Zunächst bilanziert er die ungeheure Vielfalt, spricht von mehr als 30.000 bekannte Arten. Er beschreibt Lebensgewohnheiten von Fischen, ihre Wahrnehmungsfähigkeit und Gefühlswelten, ihre Denkprozesse und Eigenarten, ihr Sozialverhalten und Sexualleben. Plastische Schilderungen, wie Fische auf intelligente Weise Werkzeug einzusetzen vermögen, stehen neben eindrucksvollen Erläuterungen etwa ihres Liebeslebens: „Offenbar hatten … Fische als Erste die Art Sex, die Spaß macht.“
Balcombe verbindet wissenschaftliches Interesse, das an Hingabe grenzt, mit Formulierungsleidenschaft und oft verblüffendem Reichtum an Fakten- und Detailkenntnissen. Und indem er diese Kombination mit wahrem Enthusiasmus zu einem Buch werden ließ, beschert er uns eine geradezu mitreissende Lektüre – ein Sachbuch, das Wissen vermittelt, mit Überraschungen nicht geizt und dennoch flüssig und oft unterhaltsam lesbar ist. Es hätte ihm übrigens gut getan, wenn Autor oder Verlag die eine oder andere erwähnte Fischart auch bildlich vorgestellt hätten.
Trickreiche Problemlöser
Abwechslungsreich aber ist das Buch allemal – was eindeutig auch den vielfältigen Erkenntnissen über „den Fisch“ zuzuschreiben ist. Balcombe stellt „unsere Verwandten“ als nicht nur empfindsame, sondern auch als lernfähige Wesen vor. Er liefert Verhaltensbeispiele vielfältiger und anregender Phantasie, schildert kooperatives Agieren, ausgefeilte Kommunikation, beeindruckende Sinnesleistungen, verspielte Anteilnahme. Vom Werkzeuggebrauch war eingangs bereits exemplarisch die Rede, aber dass Fische über teilweise trickreiche Problemlösungsstrategien verfügen beziehungsweise, sich den jeweiligen Umständen anpassend, solche entwickeln können, lässt sie fast als entschlusskräftige Wesen erscheinen. Manches, diese Anmerkung sei gestattet, wirkt so überraschend, dass der lesende Laie nicht sicher unterscheiden kann, was naturwissenschaftlich belegt und was empathieheischende Interpretation ist.

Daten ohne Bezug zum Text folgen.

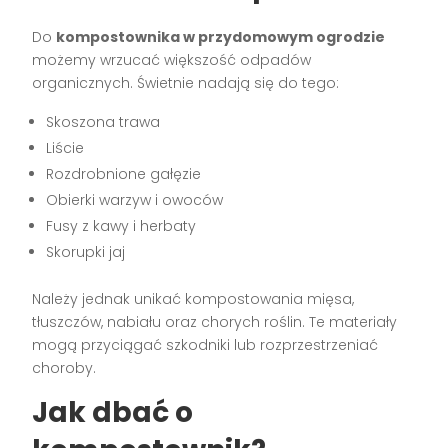
Do
kompostownika w przydomowym ogrodzie
możemy wrzucać większość odpadów
organicznych. Świetnie nadają się do tego:
Skoszona trawa
Liście
Rozdrobnione gałęzie
Obierki warzyw i owoców
Fusy z kawy i herbaty
Skorupki jaj
Należy jednak unikać kompostowania mięsa,
tłuszczów, nabiału oraz chorych roślin. Te materiały
mogą przyciągać szkodniki lub rozprzestrzeniać
choroby.
Jak dbać o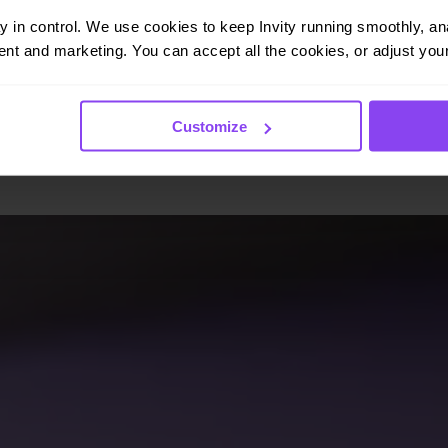
ay in control. We use cookies to keep Invity running smoothly, anal
L'investissement régulier est l'un des moyens les plus
simples de constituer un portefeuille de bitcoins sur le long
nt and marketing. You can accept all the cookies, or adjust your
terme. Turbo Achat ajoute 60 % de pouvoir d'achat
supplémentaire à chaque achat.
Lire la suite →
Customize
aissances Bitcoin
 longue date. Pas de hype, pas de prédictions de prix — juste des cadre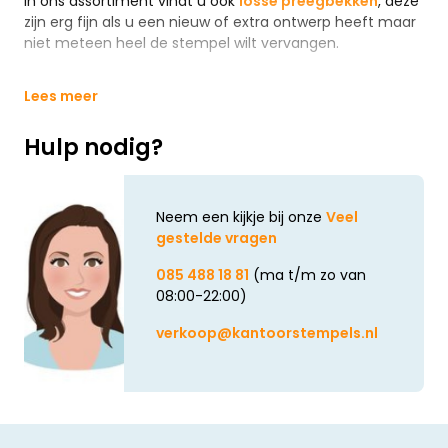
In ons assortiment vindt u ook
losse preegbekken
, deze
zijn erg fijn als u een nieuw of extra ontwerp heeft maar
niet meteen heel de stempel wilt vervangen.
Lees meer
Hulp nodig?
Neem een kijkje bij onze
Veel
gestelde vragen
085 488 18 81
(ma t/m zo van
08:00-22:00)
verkoop@kantoorstempels.nl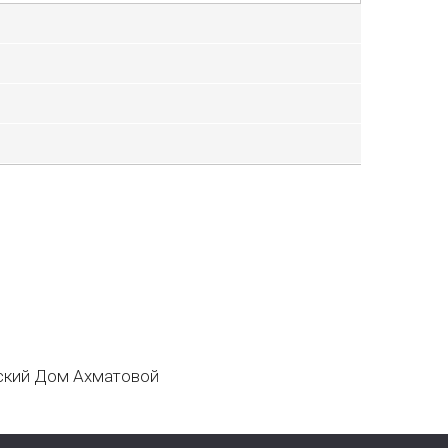
кий Дом Ахматовой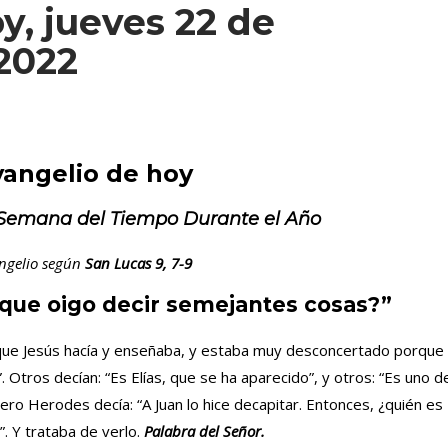
y, jueves 22 de
 2022
vangelio de hoy
 Semana del Tiempo Durante el Año
ngelio según
San
Lucas
9, 7-9
 que oigo decir semejantes cosas?”
 que Jesús hacía y enseñaba, y estaba muy desconcertado porque
. Otros decían: “Es Elías, que se ha aparecido”, y otros: “Es uno d
ero Herodes decía: “A Juan lo hice decapitar. Entonces, ¿quién es
. Y trataba de verlo.
Palabra del Señor.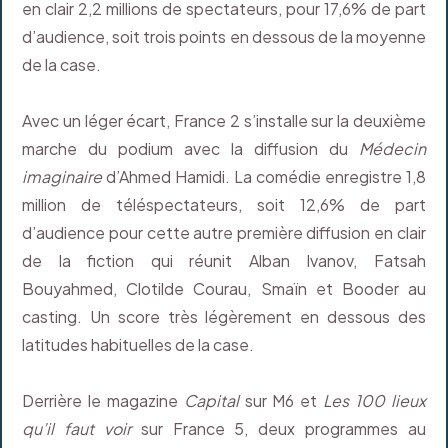
en clair 2,2 millions de spectateurs, pour 17,6% de part
d’audience, soit trois points en dessous de la moyenne
de la case.
Avec un léger écart, France 2 s’installe sur la deuxième
marche du podium avec la diffusion du
Médecin
imaginaire
d’Ahmed Hamidi. La comédie enregistre 1,8
million de téléspectateurs, soit 12,6% de part
d’audience pour cette autre première diffusion en clair
de la fiction qui réunit Alban Ivanov, Fatsah
Bouyahmed, Clotilde Courau, Smaïn et Booder au
casting. Un score très légèrement en dessous des
latitudes habituelles de la case.
Derrière le magazine
Capital
sur M6 et
Les 100 lieux
qu’il faut voir
sur France 5, deux programmes au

Selbstverständlich kann ein Buch über Fische nicht darauf verzichten, den Umgang des Menschen mit ihnen zu kritisieren. Die häufigsten Zielarten der gigantischen Fangflotten, so Balcombe, seien die vielen Raubfische, folglich seien deren Bestände allein im 20. Jahrhundert „um mehr als zwei Drittel reduziert“ worden. Andererseits erkennt er an, dass indigene Fischergesellschaften „seit Beginn der Geschichte“ mit Wildfischen im Einklang lebten. Dazwischen listet er multiple Fehlverhaltensweisen auf, prangert die Grundschleppnetzfischerei ebenso an wie die mit Langleinen oder Ringwadennetzen, verdammt die künstliche Aufzucht in Aquakulturen und erst recht Auswüchse wie Beifangvernichtung, Geisternetze oder Flossenraub, aber auch das Angeln als Massensport. Und selbst ungefangene Fische sind Opfer des Menschen: Von rund 125.000 entwickelten Industriechemikalien seien mehr als 85.000 bereits in Fischen nachgewiesen worden.
Allerdings kann zu viel Bemühen um Empathie auch zum Verlust der Bodenhaftung führen: Wenn Balcombe nämlich im Bemühen, Fischen „zu einem höheren Stellenwert zu verhelfen“, über Moral und Ethik schreibt und in diesem Zusammenhang vergleichend anmerkt: „Schließlich verwehren wir Menschen mit Entwicklungsstörungen nicht ihre grundlegenden Rechte“ – dann ist das einfach nur daneben. So etwas wertet sein interessantes und ansonsten sehr lesenswertes Buch leider etwas ab.